Who Needs a Lockbox Instead of a Vagina?

A very convincing argument (albeit an unintended one) in favor of elective C-section:

 I don’t think I adequately appreciated the ways that the juggernaut of childbirth could transform a woman’s relationship with her vagina, altering her entire body’s feelings about her pelvis and genitals.

See, by Sunday afternoon I was thinking clearly enough to notice a kind of “POLICE LINE DO NOT CROSS” mental block around my entire pelvis. My brain was definitely in self-protection mode, after just the small, brief trauma of having the uterus penetrated with something less than half an inch in diameter.

With childbirth, the fundamental MEANING of those body parts would change, from sexual to… well, women with different cultural backgrounds/baggage would construct different narratives to account for it, but essentially, they’d be transformed into a lockbox.

For a sexually healthy woman who perceives her genitals as, first and foremost, a source of sexual fulfillment, the prospect of her vagina turning into a lockbox surrounded by a police line is horrifying.

Of course, the number of women who derive no enjoyment from sex and who will gladly offer up their vaginas to be shredded to bits in order to have some sensation in their genitals for once is huge.
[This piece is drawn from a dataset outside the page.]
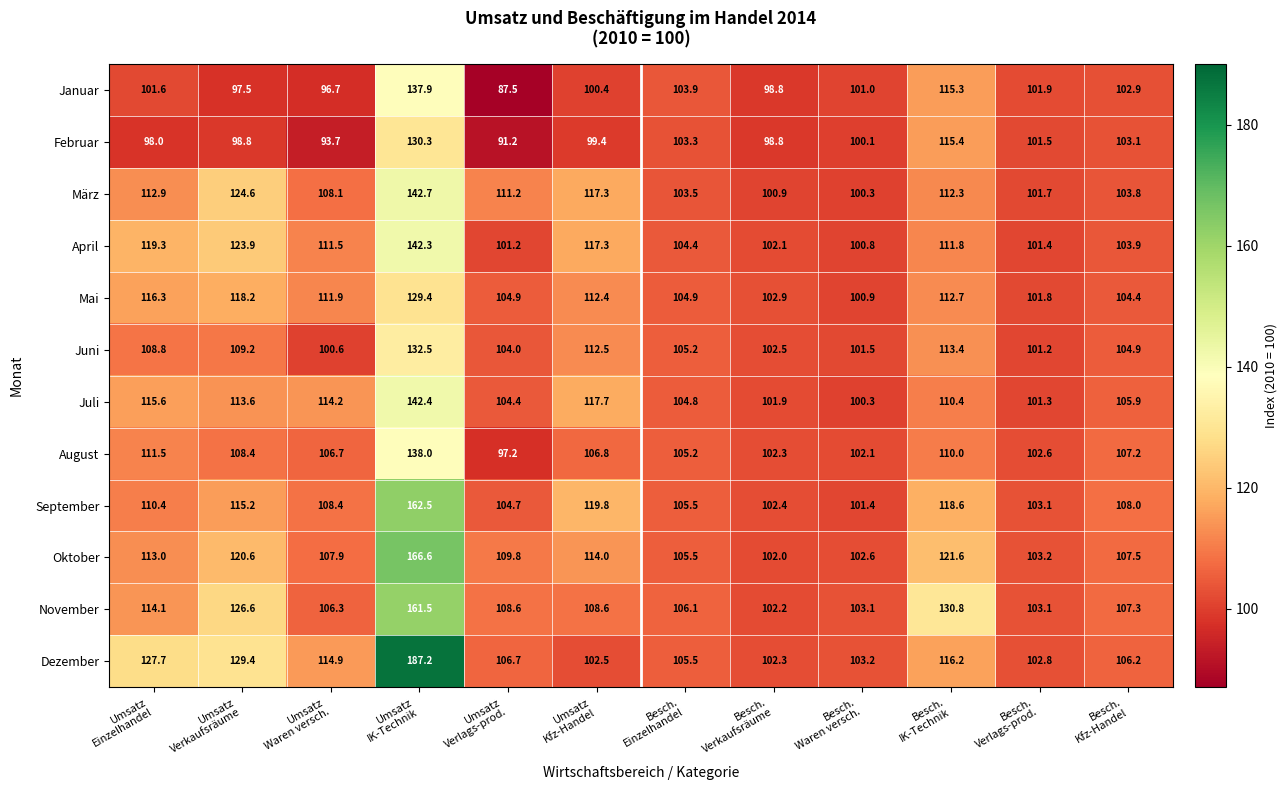

List the series in order of their peak value, lowest first.

Mai, Februar, Juni, Januar, August, April, Juli, März, November, September, Oktober, Dezember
This means that vaginal childbirth will never go out of fashion.

And Here I Thought The UK Was a Civilized Country. . .

I just discovered that in England and Wales a maternal request cesarean “is not on its own an indication” for surgery. What kind of a barbaric policy is it to push a woman into pain and suffering of vaginal childbirth against her own will? Can a country call itself civilized while claiming that a woman is not allowed to choose her method of delivering a child from her own body?
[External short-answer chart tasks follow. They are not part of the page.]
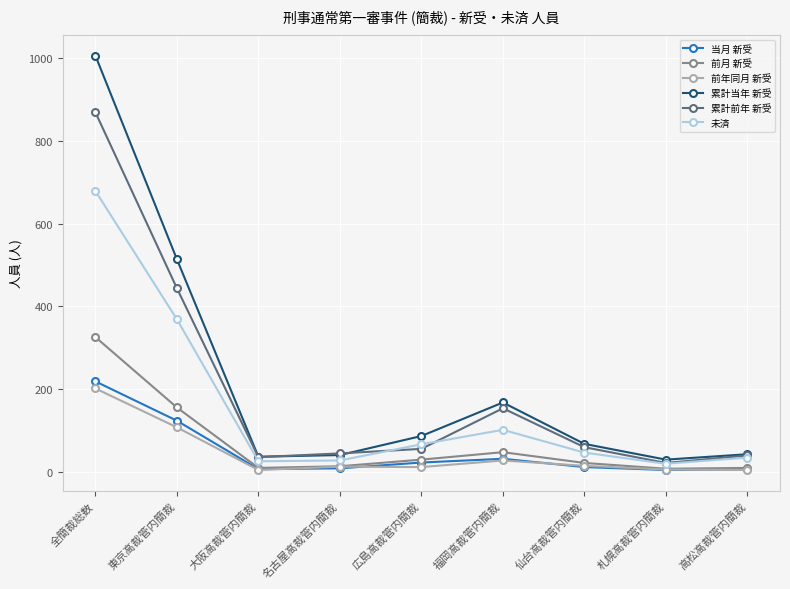

True or false: 累計当年 新受 has more than 0 points higher than both neighbors.

True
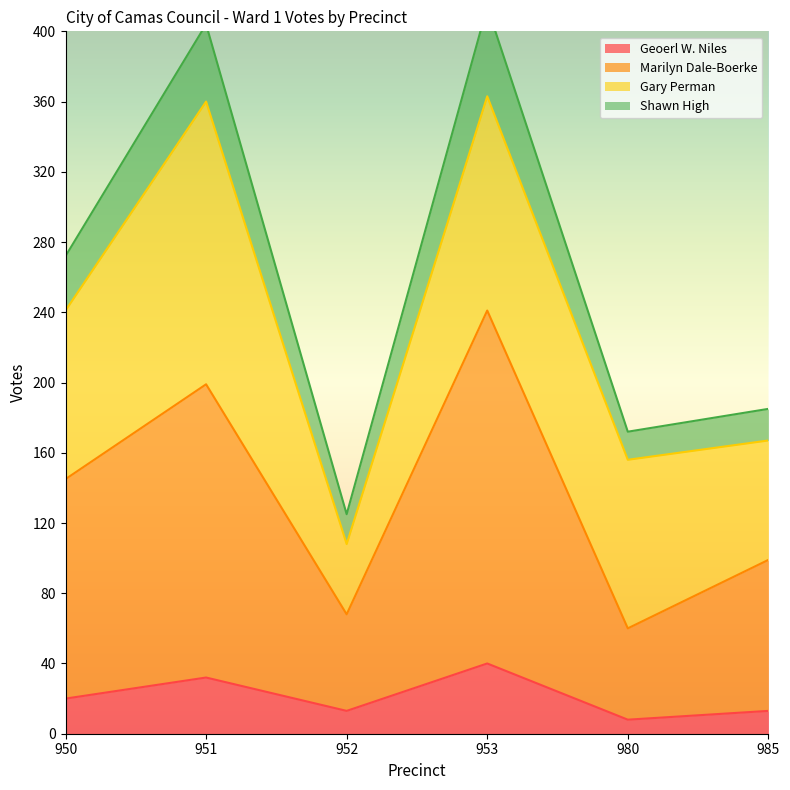

At which category does Geoerl W. Niles reach its first local peak?

951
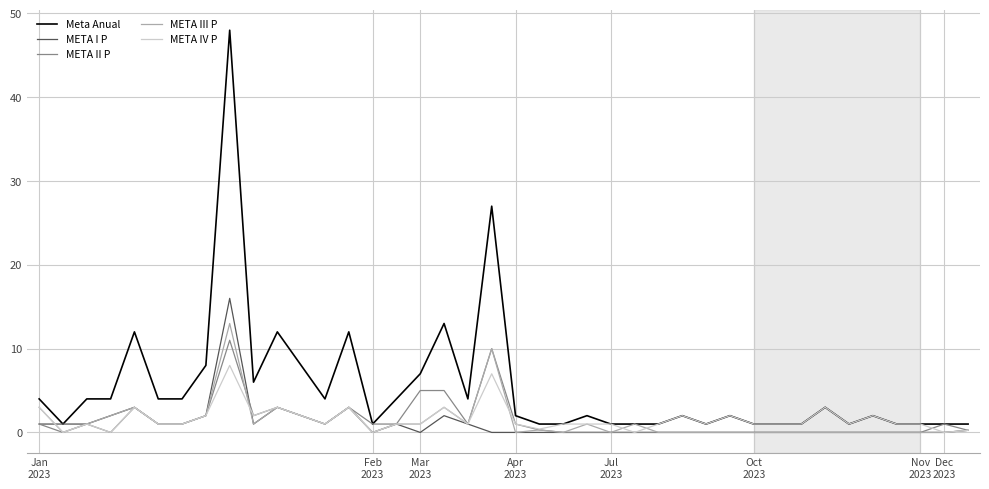

How many lines are shown in the chart?

5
Don’t the so-called medical professionals who come up with reasons to prevent women from choosing the method of giving birth that suits them best realize that a woman who doesn’t want a vaginal delivery will develop every symptom under the sun that will allow her to qualify for a scheduled C-section? This is what my sister went through to guarantee that her wish for an elective cesarean was taken into account. This took place in Quebec where she was bullied by nasty, irresponsible doulas to reconsider and deliver vaginally while she was already in labor. You really have to be a monster to bully a woman in such a situation. (And then she was further bullied by “lactation activists.” And by crazy nurses who insisted the baby be awakened in the night to be fed when she was very obviously not hungry. The amount of bullying women undergo whenever they try to give birth is overwhelming.)

The anti-cesarean movement that claims you are not a woman until you have really suffered and had your vagina torn to shreds is gaining ground everywhere in the world. It’s sad to see that the UK still considers its female population to be incapable of making even the most basic decisions about their own bodies.